*** DATA ***

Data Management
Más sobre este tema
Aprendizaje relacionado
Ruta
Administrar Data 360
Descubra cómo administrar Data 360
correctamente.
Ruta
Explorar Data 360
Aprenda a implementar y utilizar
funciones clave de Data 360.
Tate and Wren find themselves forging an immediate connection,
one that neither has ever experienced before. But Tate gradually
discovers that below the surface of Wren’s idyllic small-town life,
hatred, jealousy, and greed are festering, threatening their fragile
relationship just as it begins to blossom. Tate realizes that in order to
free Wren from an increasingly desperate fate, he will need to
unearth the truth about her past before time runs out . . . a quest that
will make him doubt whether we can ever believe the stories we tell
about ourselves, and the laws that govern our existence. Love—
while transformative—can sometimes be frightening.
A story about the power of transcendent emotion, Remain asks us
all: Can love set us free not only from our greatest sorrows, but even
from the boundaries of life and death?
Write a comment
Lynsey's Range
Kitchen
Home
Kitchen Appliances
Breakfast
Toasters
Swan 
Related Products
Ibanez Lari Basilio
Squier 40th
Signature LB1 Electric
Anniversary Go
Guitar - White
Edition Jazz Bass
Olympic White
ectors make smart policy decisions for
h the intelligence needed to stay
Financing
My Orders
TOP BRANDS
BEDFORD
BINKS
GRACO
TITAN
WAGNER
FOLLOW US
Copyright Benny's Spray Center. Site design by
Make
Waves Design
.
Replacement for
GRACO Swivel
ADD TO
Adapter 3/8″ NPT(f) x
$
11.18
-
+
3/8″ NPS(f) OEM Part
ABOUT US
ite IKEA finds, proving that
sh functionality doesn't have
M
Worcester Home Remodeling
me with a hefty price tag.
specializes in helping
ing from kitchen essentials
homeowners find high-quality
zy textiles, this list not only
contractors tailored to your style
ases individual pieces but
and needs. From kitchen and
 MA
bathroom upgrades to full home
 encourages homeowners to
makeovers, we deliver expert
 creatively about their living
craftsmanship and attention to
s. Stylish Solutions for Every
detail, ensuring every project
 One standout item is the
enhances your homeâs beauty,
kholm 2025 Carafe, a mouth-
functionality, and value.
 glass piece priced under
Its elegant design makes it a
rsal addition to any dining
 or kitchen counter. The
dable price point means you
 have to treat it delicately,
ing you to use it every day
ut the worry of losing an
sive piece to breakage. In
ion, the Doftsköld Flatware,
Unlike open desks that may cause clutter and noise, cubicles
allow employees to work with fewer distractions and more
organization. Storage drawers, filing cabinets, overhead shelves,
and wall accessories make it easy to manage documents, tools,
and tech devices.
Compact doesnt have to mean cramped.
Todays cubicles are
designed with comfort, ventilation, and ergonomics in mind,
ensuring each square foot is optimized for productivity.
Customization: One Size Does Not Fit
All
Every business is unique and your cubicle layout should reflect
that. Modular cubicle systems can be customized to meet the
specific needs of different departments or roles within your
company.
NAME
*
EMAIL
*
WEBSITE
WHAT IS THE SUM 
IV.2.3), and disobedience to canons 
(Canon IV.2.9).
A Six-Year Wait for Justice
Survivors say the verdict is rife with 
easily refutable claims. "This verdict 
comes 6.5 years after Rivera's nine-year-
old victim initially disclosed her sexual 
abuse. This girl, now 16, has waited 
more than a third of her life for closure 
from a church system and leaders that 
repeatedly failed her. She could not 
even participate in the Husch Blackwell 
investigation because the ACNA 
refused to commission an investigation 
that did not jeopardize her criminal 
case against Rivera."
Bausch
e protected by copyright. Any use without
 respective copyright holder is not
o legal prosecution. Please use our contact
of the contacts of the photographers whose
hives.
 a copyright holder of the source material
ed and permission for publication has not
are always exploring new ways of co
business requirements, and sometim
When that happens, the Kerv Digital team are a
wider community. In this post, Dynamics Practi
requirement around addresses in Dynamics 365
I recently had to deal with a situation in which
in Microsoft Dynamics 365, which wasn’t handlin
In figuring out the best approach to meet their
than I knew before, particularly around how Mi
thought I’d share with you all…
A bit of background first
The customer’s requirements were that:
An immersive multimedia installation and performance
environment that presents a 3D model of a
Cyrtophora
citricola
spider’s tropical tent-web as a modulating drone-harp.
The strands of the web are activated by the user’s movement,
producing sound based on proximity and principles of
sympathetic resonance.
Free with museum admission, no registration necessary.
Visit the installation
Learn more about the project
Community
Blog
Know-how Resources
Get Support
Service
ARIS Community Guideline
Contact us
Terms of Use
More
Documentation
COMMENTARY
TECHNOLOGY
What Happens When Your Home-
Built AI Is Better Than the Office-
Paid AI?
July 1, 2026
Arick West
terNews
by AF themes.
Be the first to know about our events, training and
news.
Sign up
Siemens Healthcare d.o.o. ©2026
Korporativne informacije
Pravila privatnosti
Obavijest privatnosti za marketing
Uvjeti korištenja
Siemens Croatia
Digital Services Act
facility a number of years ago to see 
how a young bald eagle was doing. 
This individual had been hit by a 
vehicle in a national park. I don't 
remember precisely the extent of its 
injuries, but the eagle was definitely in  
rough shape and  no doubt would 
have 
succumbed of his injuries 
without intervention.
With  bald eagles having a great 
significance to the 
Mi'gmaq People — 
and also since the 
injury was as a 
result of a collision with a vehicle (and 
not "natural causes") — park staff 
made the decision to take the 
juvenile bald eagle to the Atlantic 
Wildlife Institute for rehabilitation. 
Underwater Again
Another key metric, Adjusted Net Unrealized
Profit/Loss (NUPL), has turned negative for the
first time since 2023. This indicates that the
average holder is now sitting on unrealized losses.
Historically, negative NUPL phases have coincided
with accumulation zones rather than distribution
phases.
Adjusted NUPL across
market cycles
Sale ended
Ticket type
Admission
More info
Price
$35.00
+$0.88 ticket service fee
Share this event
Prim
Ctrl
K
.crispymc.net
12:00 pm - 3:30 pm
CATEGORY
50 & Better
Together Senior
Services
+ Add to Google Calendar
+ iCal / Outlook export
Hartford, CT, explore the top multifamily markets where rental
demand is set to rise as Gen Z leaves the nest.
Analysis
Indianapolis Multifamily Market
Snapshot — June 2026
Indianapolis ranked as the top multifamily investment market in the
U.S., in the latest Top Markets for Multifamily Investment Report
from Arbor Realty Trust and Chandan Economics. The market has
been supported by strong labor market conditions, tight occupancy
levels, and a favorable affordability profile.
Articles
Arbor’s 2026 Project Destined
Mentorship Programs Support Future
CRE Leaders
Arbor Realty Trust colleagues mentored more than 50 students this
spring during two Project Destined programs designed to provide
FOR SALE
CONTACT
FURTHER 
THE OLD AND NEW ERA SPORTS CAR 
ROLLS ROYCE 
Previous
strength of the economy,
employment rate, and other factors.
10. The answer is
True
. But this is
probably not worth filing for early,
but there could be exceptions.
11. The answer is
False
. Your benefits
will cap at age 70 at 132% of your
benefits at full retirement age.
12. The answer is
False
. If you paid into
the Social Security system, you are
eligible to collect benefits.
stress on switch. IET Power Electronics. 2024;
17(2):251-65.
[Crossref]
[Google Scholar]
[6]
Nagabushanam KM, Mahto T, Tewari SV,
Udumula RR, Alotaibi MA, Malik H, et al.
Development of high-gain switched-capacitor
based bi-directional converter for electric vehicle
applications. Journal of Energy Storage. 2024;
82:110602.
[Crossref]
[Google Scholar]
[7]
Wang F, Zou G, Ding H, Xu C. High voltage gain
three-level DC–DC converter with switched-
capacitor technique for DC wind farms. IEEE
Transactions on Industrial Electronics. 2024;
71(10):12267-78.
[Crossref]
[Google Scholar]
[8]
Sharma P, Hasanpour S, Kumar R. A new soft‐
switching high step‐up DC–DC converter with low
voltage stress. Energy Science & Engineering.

*** End of DATA ***

▶ **TASK BRIEF**: Pick out and copy each line of the material above that contains the string "NUPL". Case counts, so a line qualifies only if its capitalization matches.

▶ **ANSWER TO THIS TASK**:
Profit/Loss (NUPL), has turned negative for the
Historically, negative NUPL phases have coincided
Adjusted NUPL across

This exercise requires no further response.